Problem statement:
Please say what the inmate gardening article below states would happen to excess produce.

Selected passage:

Inmate gardening program proffered in policy bill


Prisoners might be able to grow some of their own food.

Part of the omnibus corrections policy bill on its way to the governor is a provision calling for the Corrections Department to establish an inmate gardening program at each correctional facility where space and security allows.

Sponsored by Rep. Tony Cornish (R-Vernon Center) and Sen. Warren Limmer (R-Maple Grove), HF2415/ SF2084* was passed 131-0 by the House. The Senate passed it 65-0 March 28.

“The produce is to be used for feeding the offenders; excess produce would be donated to food shelves or charities,” said Rep. Glenn Gruenhagen (R-Glencoe), who sponsored this provision in the House as HF467.

“Some of the results of this in other states is they see lower recidivism rates with gardening programs, it also saves thousands of dollars — some states save several million dollars — in food costs to the prisoners,” Gruenhagen said, adding inmates have sought a gardening program for many years.

Rep. Carly Melin (DFL-Hibbing) said it’s important to teach prisoners skills to help reduce recidivism when they are released. “We’re taking a step in the right direction here.”

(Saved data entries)

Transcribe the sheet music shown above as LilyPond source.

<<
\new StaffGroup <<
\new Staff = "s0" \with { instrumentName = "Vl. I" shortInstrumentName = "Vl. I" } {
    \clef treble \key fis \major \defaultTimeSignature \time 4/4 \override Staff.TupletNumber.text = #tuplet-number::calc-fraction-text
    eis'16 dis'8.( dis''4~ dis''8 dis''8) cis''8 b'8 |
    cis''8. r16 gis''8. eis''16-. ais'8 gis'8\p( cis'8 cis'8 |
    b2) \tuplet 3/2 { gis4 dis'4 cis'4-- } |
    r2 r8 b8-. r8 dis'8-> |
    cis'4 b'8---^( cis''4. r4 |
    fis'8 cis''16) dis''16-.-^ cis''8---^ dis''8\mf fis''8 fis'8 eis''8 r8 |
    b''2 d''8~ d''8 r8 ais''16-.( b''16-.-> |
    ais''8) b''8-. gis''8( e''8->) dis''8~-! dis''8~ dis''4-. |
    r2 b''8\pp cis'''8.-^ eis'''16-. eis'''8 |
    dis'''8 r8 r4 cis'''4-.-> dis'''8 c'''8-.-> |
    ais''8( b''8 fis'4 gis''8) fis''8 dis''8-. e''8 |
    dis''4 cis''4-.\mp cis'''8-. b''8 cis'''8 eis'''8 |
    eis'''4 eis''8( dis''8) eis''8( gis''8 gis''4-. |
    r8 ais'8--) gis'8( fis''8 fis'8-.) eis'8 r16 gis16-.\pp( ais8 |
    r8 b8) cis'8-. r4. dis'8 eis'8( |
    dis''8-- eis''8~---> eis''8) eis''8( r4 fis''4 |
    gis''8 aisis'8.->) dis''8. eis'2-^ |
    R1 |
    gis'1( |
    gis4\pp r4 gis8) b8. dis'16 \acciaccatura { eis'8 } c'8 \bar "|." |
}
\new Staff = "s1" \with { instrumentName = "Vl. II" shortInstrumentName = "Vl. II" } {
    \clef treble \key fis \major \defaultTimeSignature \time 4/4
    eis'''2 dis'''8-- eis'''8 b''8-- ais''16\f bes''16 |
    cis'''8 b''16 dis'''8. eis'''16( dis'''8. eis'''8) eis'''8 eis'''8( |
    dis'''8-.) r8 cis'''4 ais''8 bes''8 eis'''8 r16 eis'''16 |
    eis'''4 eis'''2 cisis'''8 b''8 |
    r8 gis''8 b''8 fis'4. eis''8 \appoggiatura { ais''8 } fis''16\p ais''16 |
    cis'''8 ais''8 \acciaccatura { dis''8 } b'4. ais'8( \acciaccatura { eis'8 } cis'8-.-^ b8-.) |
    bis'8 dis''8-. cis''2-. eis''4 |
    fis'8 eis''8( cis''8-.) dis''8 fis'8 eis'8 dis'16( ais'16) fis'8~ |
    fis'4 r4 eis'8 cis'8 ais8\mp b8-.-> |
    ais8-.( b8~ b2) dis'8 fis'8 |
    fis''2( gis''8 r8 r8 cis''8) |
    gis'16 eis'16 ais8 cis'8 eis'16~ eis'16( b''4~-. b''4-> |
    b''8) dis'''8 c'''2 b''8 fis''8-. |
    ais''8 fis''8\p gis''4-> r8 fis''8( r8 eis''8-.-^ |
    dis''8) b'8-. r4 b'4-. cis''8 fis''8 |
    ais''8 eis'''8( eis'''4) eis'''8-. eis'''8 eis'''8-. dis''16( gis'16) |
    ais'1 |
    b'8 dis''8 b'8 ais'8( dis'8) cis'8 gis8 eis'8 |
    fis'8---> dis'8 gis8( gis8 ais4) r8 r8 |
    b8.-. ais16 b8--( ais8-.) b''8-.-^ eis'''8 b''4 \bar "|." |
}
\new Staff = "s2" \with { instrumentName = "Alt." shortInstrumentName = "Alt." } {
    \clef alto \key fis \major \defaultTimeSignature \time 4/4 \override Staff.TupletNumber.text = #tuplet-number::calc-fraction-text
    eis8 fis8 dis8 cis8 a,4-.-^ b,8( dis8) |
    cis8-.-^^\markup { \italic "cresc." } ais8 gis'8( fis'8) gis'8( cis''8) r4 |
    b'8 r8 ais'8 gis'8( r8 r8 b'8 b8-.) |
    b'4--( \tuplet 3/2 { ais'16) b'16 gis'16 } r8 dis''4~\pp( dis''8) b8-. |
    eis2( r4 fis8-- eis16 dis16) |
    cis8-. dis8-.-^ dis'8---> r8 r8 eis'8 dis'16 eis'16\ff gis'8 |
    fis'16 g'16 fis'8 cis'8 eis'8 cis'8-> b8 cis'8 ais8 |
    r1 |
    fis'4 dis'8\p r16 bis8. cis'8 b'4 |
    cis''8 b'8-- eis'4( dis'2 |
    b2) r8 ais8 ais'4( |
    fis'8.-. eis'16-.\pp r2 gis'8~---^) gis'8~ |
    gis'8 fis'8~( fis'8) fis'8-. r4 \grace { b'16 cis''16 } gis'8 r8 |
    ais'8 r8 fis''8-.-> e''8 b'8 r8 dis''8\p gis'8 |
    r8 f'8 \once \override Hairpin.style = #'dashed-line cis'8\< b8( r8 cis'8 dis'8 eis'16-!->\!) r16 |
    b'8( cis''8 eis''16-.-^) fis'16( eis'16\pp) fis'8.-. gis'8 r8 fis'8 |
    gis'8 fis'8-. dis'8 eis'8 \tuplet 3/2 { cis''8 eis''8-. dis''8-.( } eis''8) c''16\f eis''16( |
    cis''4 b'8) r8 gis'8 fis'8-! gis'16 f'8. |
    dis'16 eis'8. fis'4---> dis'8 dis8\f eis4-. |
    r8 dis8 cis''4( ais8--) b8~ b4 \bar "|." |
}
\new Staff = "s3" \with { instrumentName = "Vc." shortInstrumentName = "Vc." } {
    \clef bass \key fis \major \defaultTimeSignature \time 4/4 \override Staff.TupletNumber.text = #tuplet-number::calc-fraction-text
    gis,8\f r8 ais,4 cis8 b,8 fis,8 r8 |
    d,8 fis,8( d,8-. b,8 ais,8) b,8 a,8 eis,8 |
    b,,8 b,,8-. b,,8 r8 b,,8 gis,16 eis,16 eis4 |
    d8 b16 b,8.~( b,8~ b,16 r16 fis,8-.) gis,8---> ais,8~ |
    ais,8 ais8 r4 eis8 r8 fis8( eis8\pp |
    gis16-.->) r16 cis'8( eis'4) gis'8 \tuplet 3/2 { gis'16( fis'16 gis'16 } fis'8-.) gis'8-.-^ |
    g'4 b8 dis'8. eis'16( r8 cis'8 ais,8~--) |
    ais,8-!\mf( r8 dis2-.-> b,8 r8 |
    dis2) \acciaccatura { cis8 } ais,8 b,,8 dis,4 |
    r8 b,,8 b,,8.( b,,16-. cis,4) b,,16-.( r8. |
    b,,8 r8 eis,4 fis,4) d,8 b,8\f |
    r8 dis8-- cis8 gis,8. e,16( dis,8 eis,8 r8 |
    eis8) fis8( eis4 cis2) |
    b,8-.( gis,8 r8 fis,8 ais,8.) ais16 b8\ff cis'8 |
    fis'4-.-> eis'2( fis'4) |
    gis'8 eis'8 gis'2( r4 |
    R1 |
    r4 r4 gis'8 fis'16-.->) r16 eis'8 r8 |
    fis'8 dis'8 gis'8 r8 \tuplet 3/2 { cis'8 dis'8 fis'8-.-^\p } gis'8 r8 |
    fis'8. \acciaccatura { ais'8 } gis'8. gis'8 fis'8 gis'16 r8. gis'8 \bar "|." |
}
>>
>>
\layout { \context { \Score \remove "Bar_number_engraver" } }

Output:
Excess produce would be donated to food shelves or charities.